それに対し、マリアン・マスードは「アメリカへの不信のために、あなたは戦いをし、人々を流血の中に引きずり込みました。 今までアメリカ人と一緒に働いた人々は、不信心者としてあなたから命を狙われています。
それなのに、なぜ、あなたは今、米国の支援を求めたり関係を深めようとしているのですか? アメリカに懇願することはあなたを不信心者にすることにならないのですか? 」とツイッターで痛烈に批判している(マリアン・マスードのツイート)。
米国に協力を求めるタリバンだが、米国からこんな要求を突きつけられている。
アフガニスタンインターナショナルが最新ニュースとして、「 9.11の犠牲者家族の弁護士は、タリバンからの補償を求めて米国政府と話し合っており、アフガニスタン中央銀行の資産からお金を支払うことを望んでいます。 裁判所の判決次第では、タリバンは事件のために遺族に70億ドルを支払わなければならないことになります」と伝えた(元のツイート)。
タリバン暫定政権内にアルカイダの現役メンバーが入るなどしている以上、そう訴えられても仕方ないかもしれない。それは自業自得かもしれないが、そのツケをアフガン国民が払うとしたら、こんな理不尽なことはない。
国際社会に承認されようと懸命なタリバン上層部だが、国内ではいまだにタリバンによる非道な行為は続いている。
パンシール州の高校の校長であるGhaziKhan氏が、抵抗戦線に関係しているという理由で20日前にタリバンに拉致され行方がわからないというニュース。家族には連絡がなく、誰も彼の所在を知らないという。(行方不明を伝えるツイート)
一方、南部のヘルマンド州ラシュカルガーで、文具店の店主ナビットがタリバンに勾留されたあと殺され、ヘルマンド川で遺体が見つかった。従兄弟は、彼がFBでタリバンを時々批判していたからかもしれないと話している。

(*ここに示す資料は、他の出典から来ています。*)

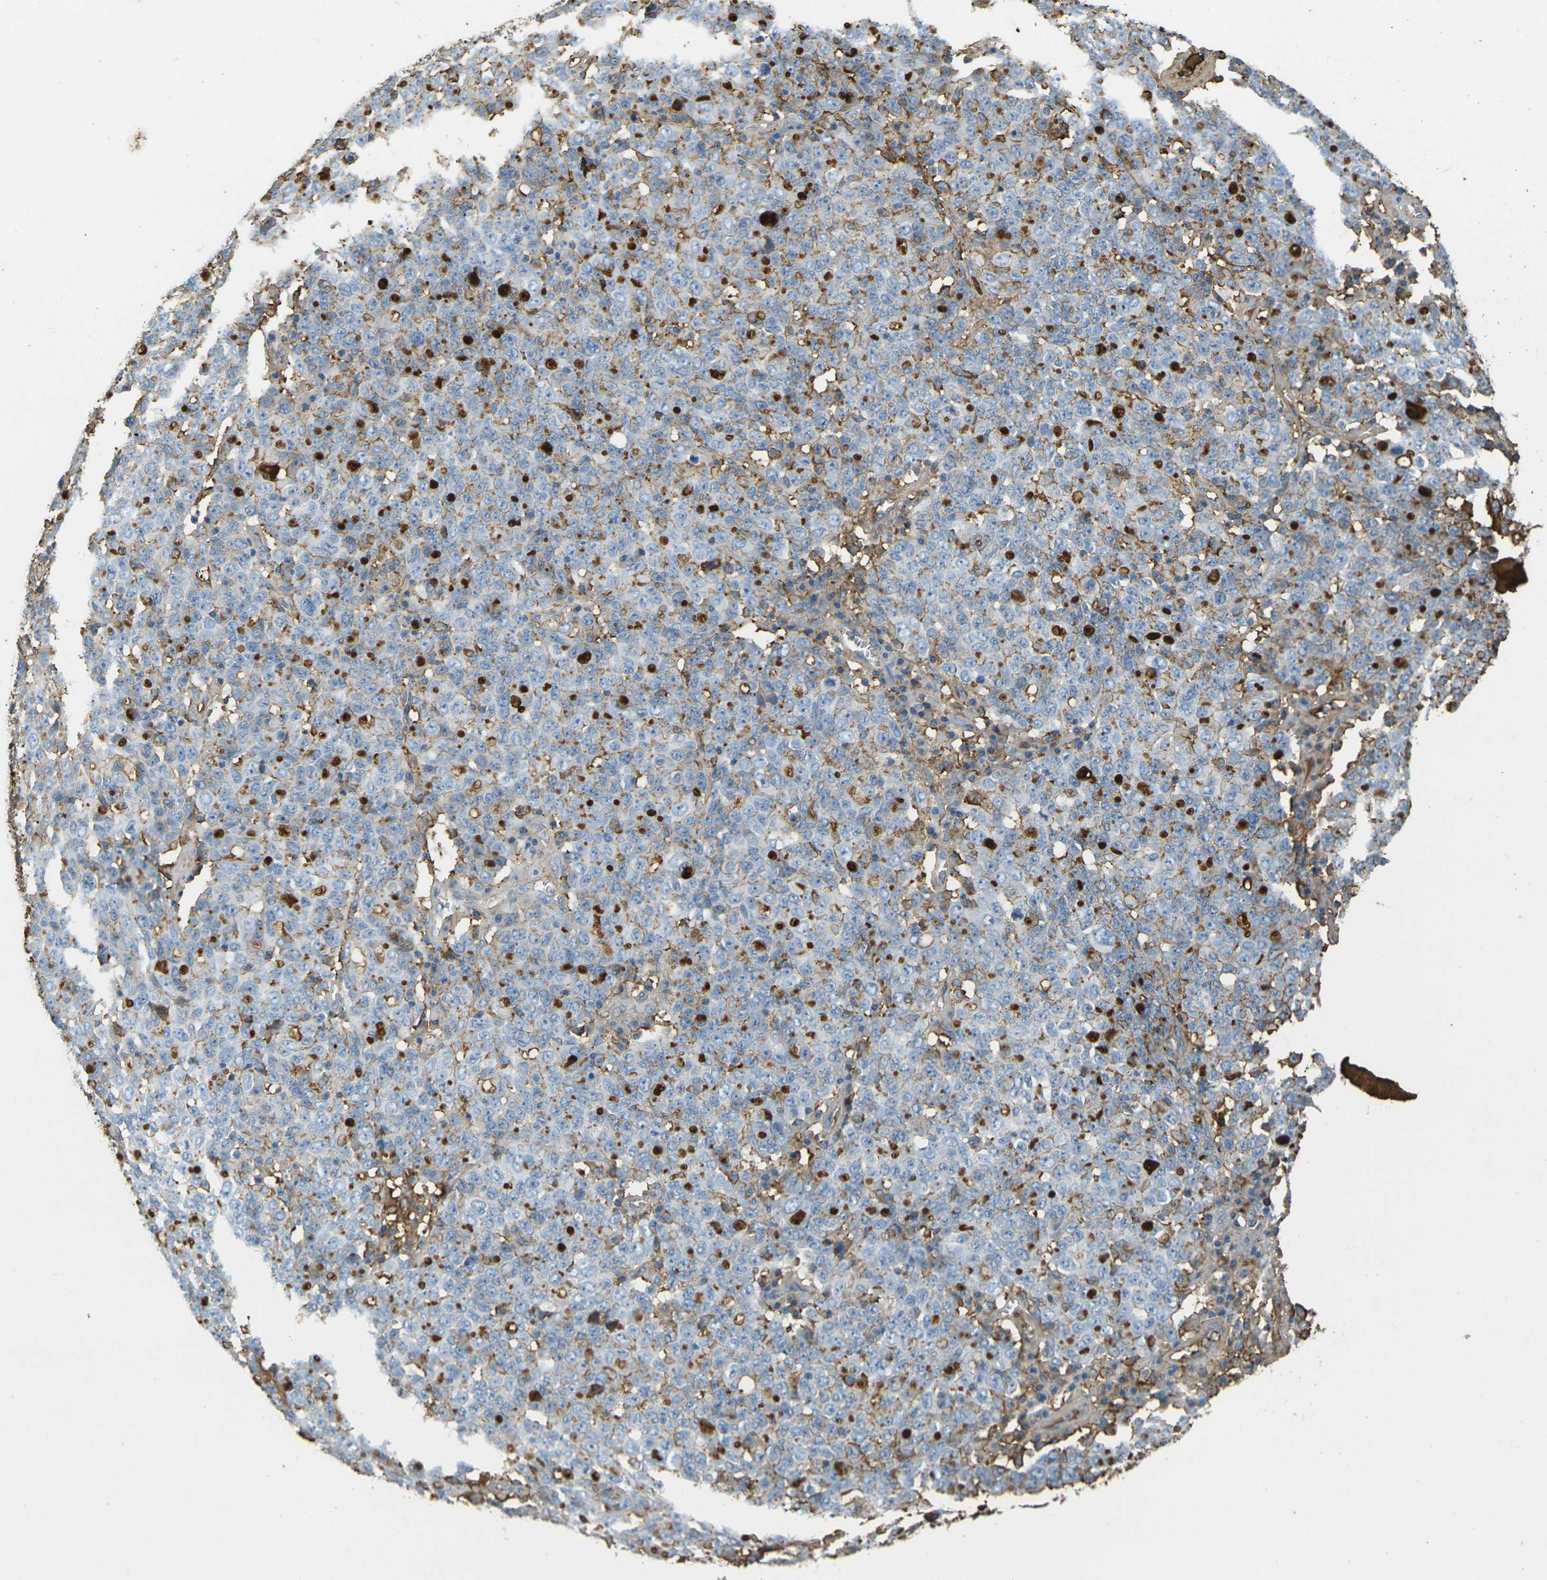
{"staining": {"intensity": "strong", "quantity": "<25%", "location": "cytoplasmic/membranous"}, "tissue": "ovarian cancer", "cell_type": "Tumor cells", "image_type": "cancer", "snomed": [{"axis": "morphology", "description": "Carcinoma, endometroid"}, {"axis": "topography", "description": "Ovary"}], "caption": "An immunohistochemistry micrograph of neoplastic tissue is shown. Protein staining in brown highlights strong cytoplasmic/membranous positivity in ovarian cancer (endometroid carcinoma) within tumor cells.", "gene": "PLCD1", "patient": {"sex": "female", "age": 62}}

(ツイートより)。
※ツイートには厳しい写真が掲載されています。閲覧にご注意ください。
西部のヘラートでは、試験のために村を出ようとしたアムルディン青年(博士)がタリバンのチェックポイントでタリバン兵に胸を撃たれた。
「両親の嘆き悲しむ姿が周りの人の涙を誘った」とツイートされている。
ジュズジャン州のQoshTepe地区では、トルクメンとウズベグの人々がパシュトゥーン人に家、農場、彼らの車を奪われ、それに抵抗した人々がタリバンに拘束され拷問を受けたと抗議している。
(ツイートより)
★タリバンが学校の窓ガラスを破壊する映像(ツイート)。
これまでのメッセージでも再三伝えているとおり、本当にたくさんの人が突然誘拐されたり殺害されてきたし、今もそれが続いている。

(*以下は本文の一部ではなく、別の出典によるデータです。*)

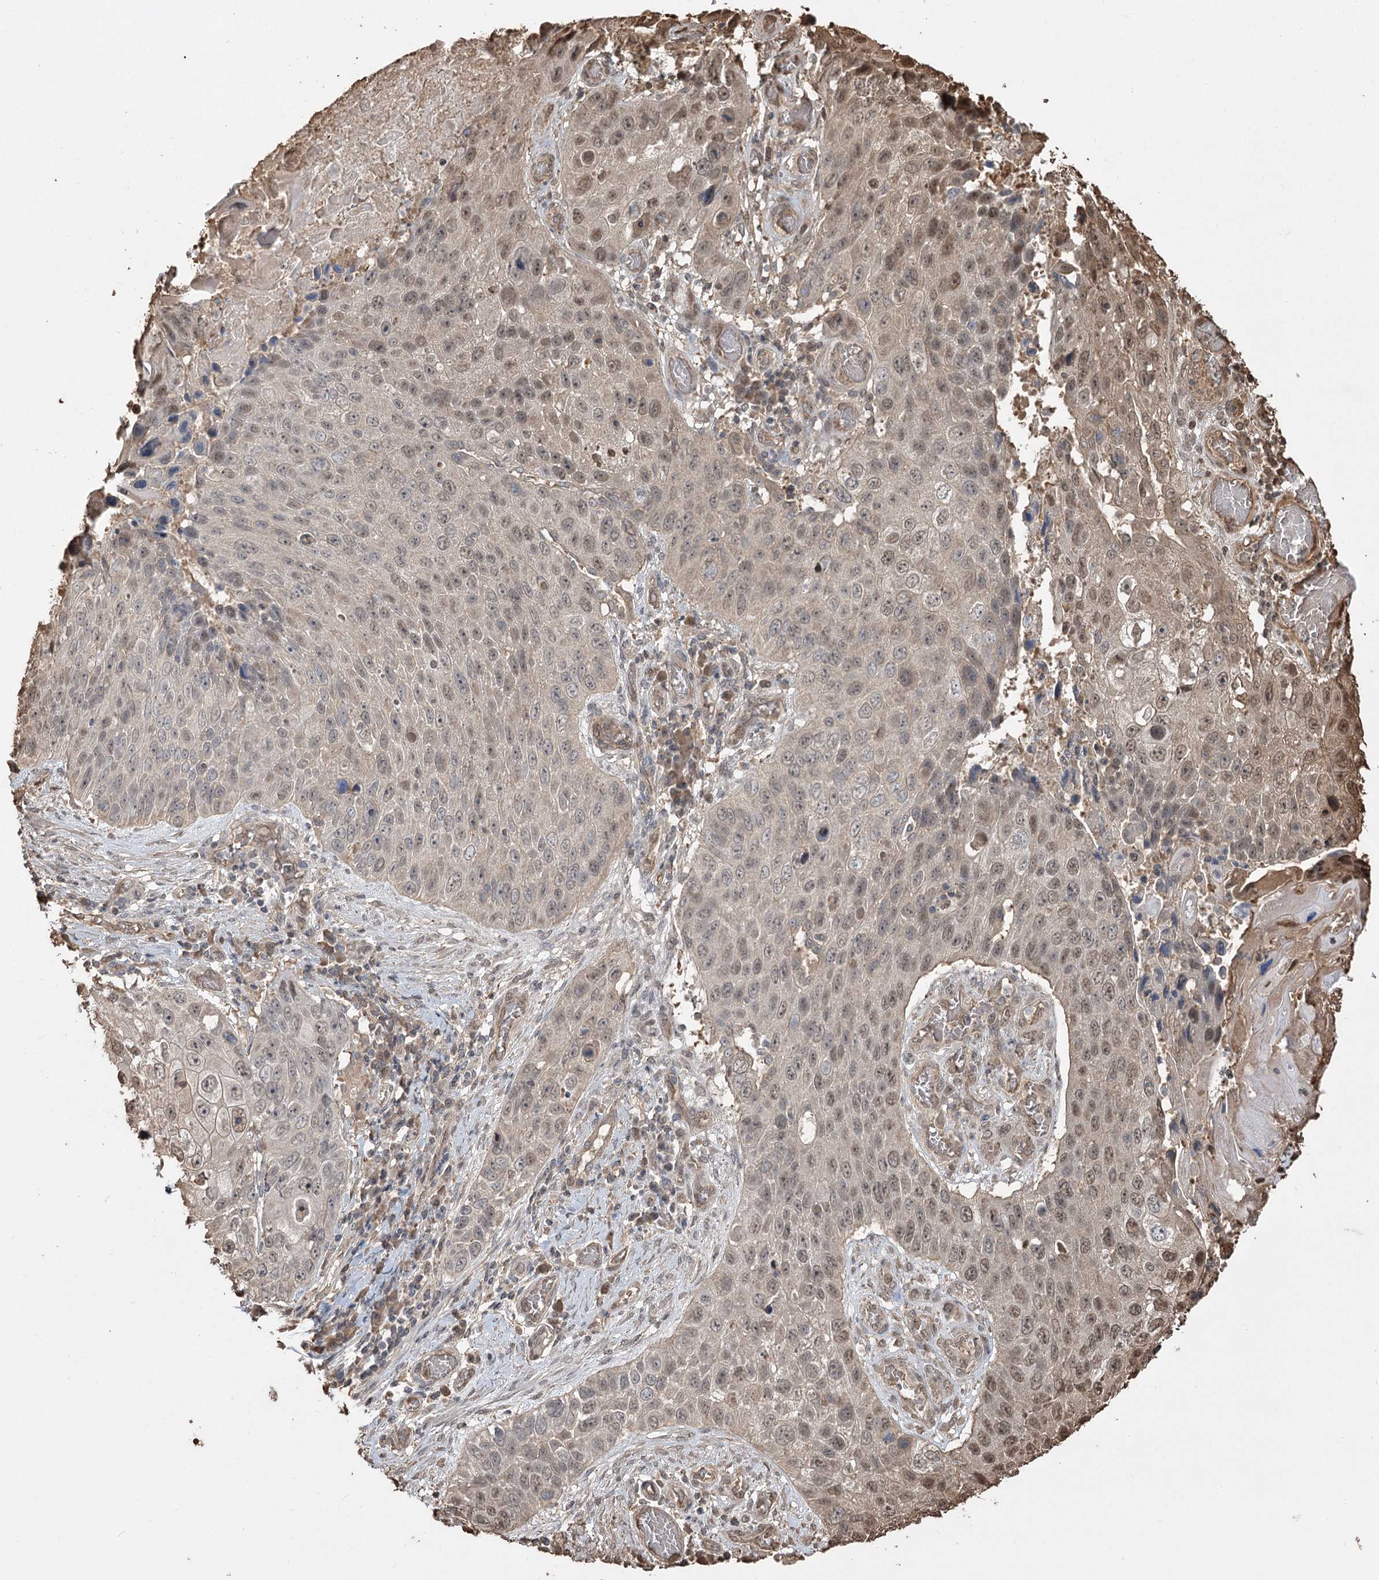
{"staining": {"intensity": "moderate", "quantity": "<25%", "location": "nuclear"}, "tissue": "lung cancer", "cell_type": "Tumor cells", "image_type": "cancer", "snomed": [{"axis": "morphology", "description": "Squamous cell carcinoma, NOS"}, {"axis": "topography", "description": "Lung"}], "caption": "Immunohistochemical staining of lung squamous cell carcinoma demonstrates low levels of moderate nuclear positivity in approximately <25% of tumor cells.", "gene": "PLCH1", "patient": {"sex": "male", "age": 61}}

その事実を、人権擁護団体も報告した。記事には「タリバンは、安全証明書を送るためと称し、旧治安部隊のメンバーに情報を登録するよう要請したが、この情報を拘束や処刑、あるいは「失踪」のために利用していた」との記載もある。
(BBCニュース )
そして、タリバンはまた新たに女性に対する制限を増やしてもいる。
★女性のテレビ番組への出演が禁止されたと報じるニュース
★メディアでの女性の出演制限に関するニュース等に抗議するためにカブールの学校の前に集まった女性たち。(元のツイート)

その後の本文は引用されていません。